C’est un mal assurément d’ajourner l’application d’un principe hautement reconnu ; mais s’il s’agissait, par exemple, d’épargner au pays la confusion d’un choix ridicule, votre grand instinct politique n’inclinerait-il pas vers cet ajournement, et la raison d’état ne remporterait-elle pas au dedans de vous sur la raison philosophique ?

N’avez-vous pas vu, hier encore, comment une faction active, s’emparant de l’imagination populaire, a escamoté, pour ainsi dire, au profit d’un homme, le culte sacré rendu à la mémoire du grand empereur ?

Ignorez-vous que, spéculant sur le sublime instinct du peuple, qui, dans la puissante simplicité de son cœur, nie la mort du génie et retient sur la terre ces ombres glorieuses que les poètes osent à peine évoquer dans d’inaccessibles Élysées, un parti plein d’audace présente à l’acclamation de la France un candidat dont la seule valeur est un nom ? Le peuple qui n’analyse ni n’examine, le peuple qui n’a jamais cru sérieusement à la mort de Bonaparte, et qui a toujours préféré les calamités glorieuses de ce règne magique aux humiliantes prospérités des règnes bourbonniens, entendant tout à coup retentir ce grand nom enveloppé de silence pendant quelques années, frémit, s’agite, se passionne ; sa magnanimité oublie tout ce qu’il a souffert ! Il ne se souvient que d’une chose : Waterloo et Sainte-Hélène ne sont pas vengés.

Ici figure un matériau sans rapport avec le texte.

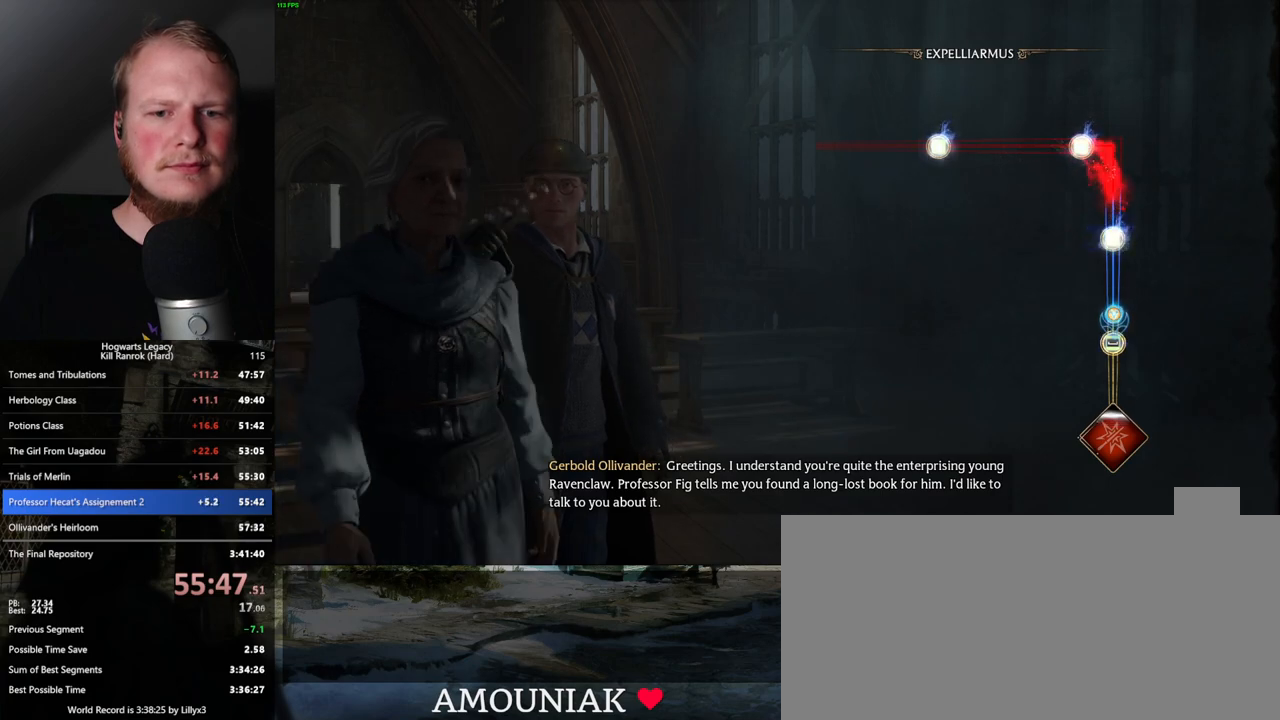
{"keys": [], "mouse": [], "events": [[33, "space", "up"], [133, "space", "down"], [233, "space", "up"]]}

Il faut que Bonaparte nous conduise à l’ennemi ; il faut que l’empereur soit président de la République !

Et n’allez pas croire qu’il y ait dans mes paroles la moindre trace d’ironie. Non ; je parle et je pense sérieusement, tristement. Cette infime condition de l’humanité qui se voit si souvent condamnée à exprimer un sentiment sublime par une folie, m’étonne et me consterne. Un rapprochement étrange se fait dans mon esprit.

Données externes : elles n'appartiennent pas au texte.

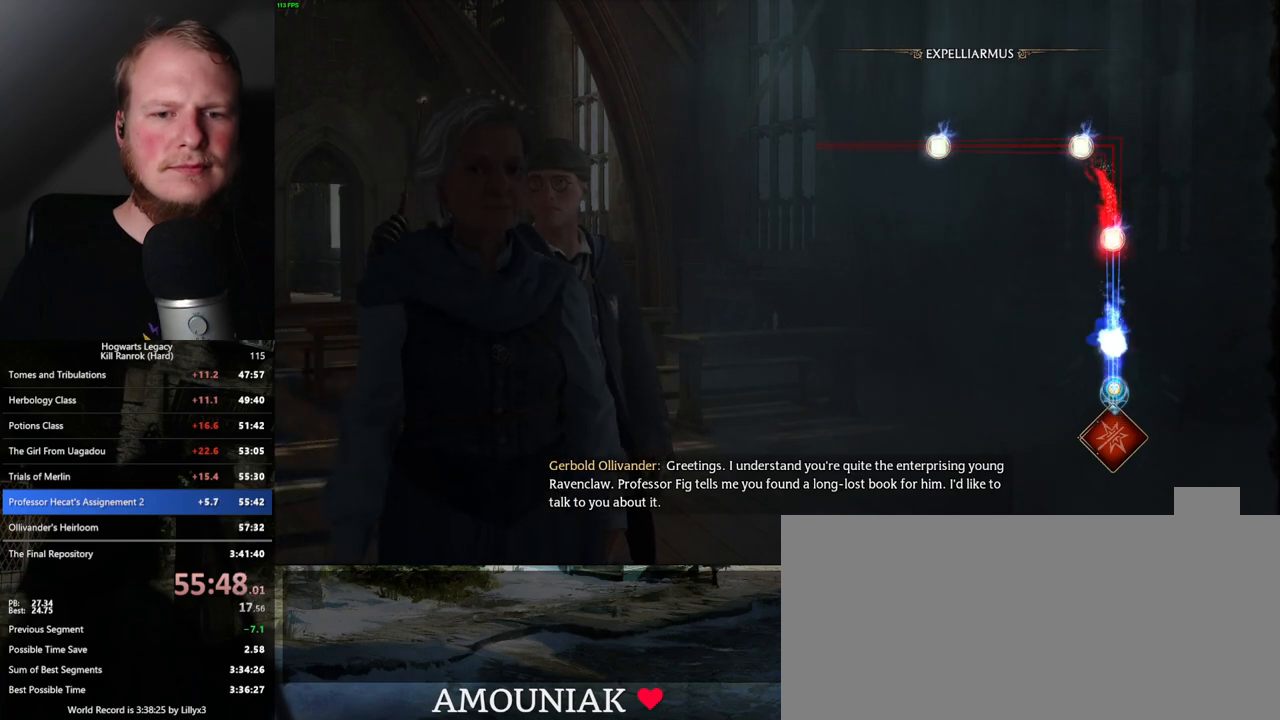
{"keys": [], "mouse": [], "events": []}
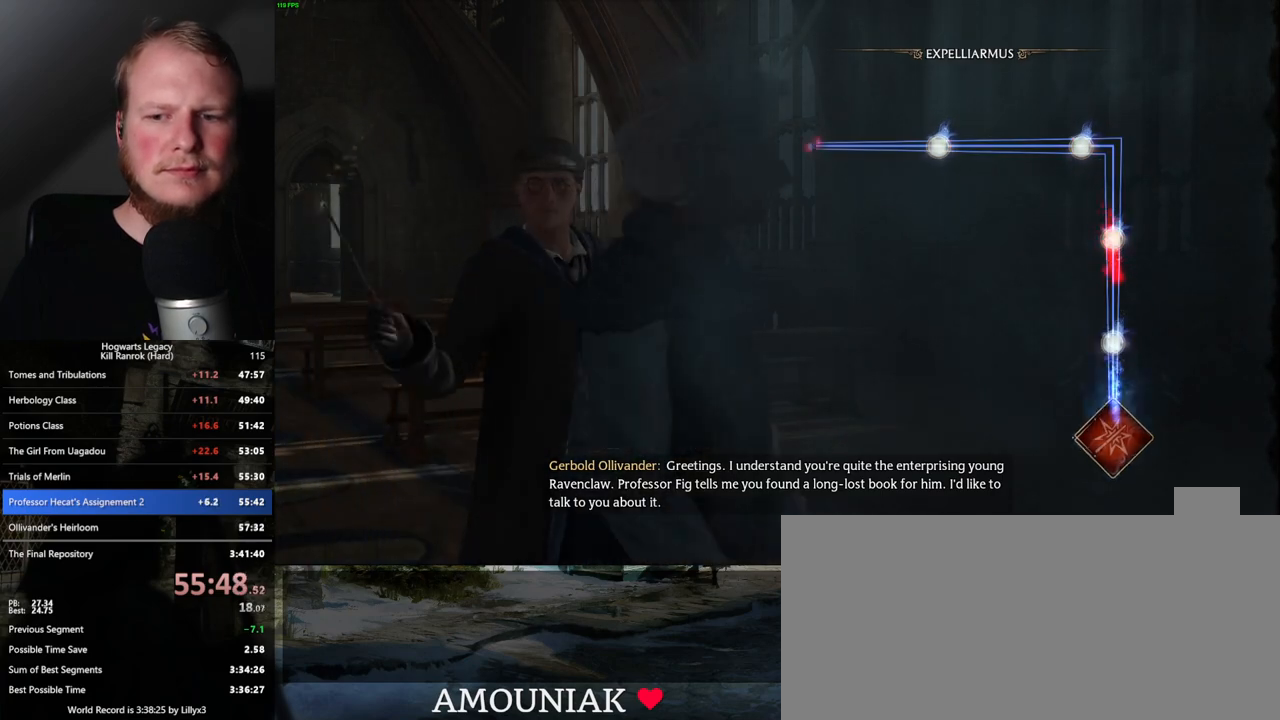
{"keys": [], "mouse": [], "events": []}
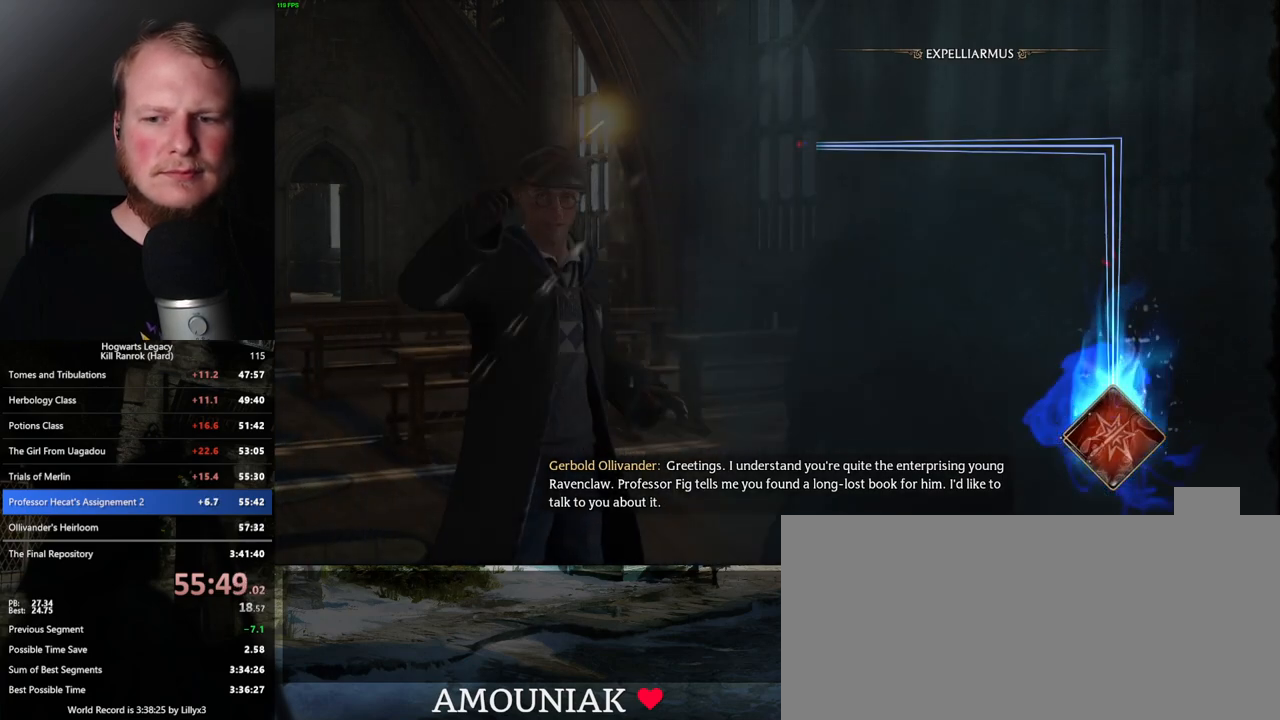
{"keys": [], "mouse": [], "events": []}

Il y a bientôt huit années, j’assistais à un spectacle digne d’Athènes et de Rome. C’était l’hiver. La terre était glacée, les travaux suspendus, la campagne silencieuse dans sa morne beauté. Sur les eaux argentées de la Seine, un deuil triomphal s’avançait avec une solennelle lenteur. Un vaisseau lugubre, conduit par un fils de roi, glissait sur le fleuve. Les rameaux noirs des arbres enveloppés de givre étincelaient aux froids rayons du soleil comme des candélabres funéraires. Couvertes d’une population innombrable, les deux rives frémissantes se renvoyaient l’une à l’autre un vaste soupir. La nature était grave, la France recueillie, Paris rouvrait son sein aux mânes d’un grand homme.

Puissance du génie, que tu m’apparus là mystérieuse, invincible, divine ! Quelle étreinte, à travers l’Océan, de la vie et de la mort, de l’idéal et de la réalité ! Quelles énergies dans cette poussière d’où l’étincelle jaillissait encore après tant d’années et rallumait la passion au cœur de tout un peuple !

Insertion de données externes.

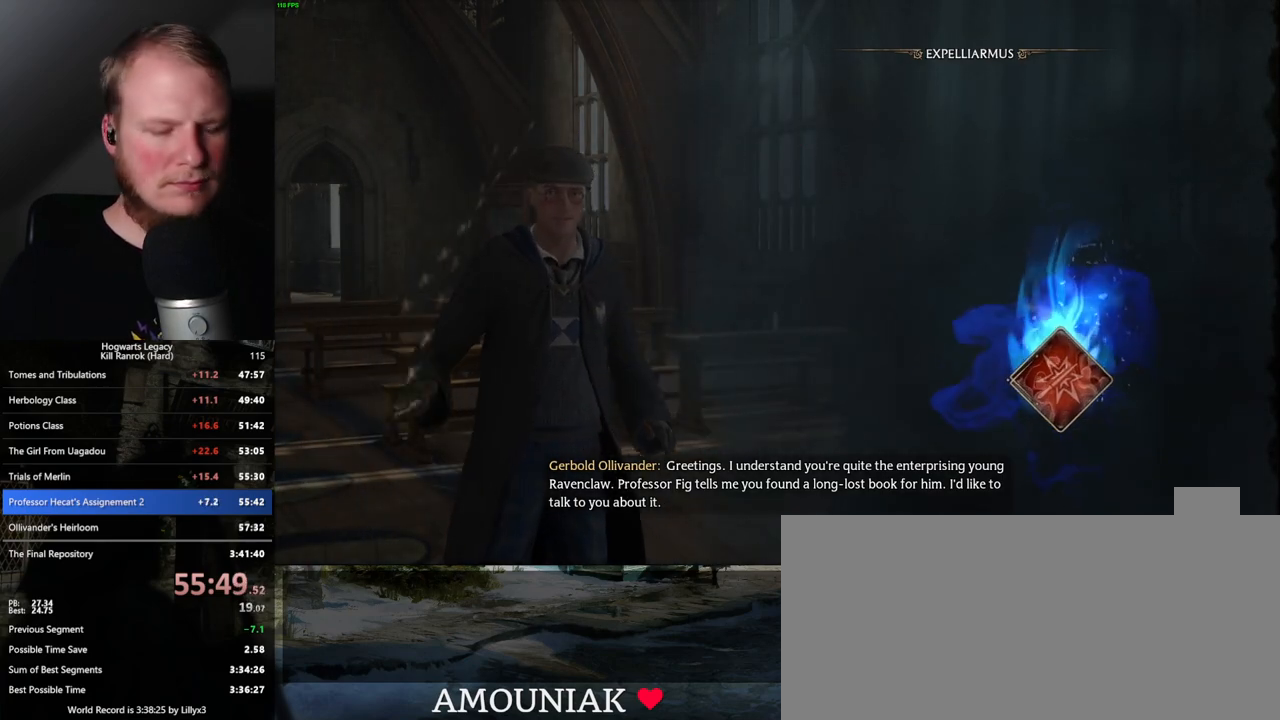
{"keys": [], "mouse": [], "events": []}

Pourquoi faut-il que je sois témoin aujourd’hui de l’égarement de cette passion sublime ? Mais silence ! Vous comprendrez ce que je ne veux point dire. Les déplorables possibilités que j’entrevois me serrent le cœur. Puissiez-vous dissiper mes appréhensions ; puissent-elles vous paraître chimériques ! Puisse la radieuse lumière de votre génie faire évanouir les fantômes qui hantent les obscurités de mon esprit !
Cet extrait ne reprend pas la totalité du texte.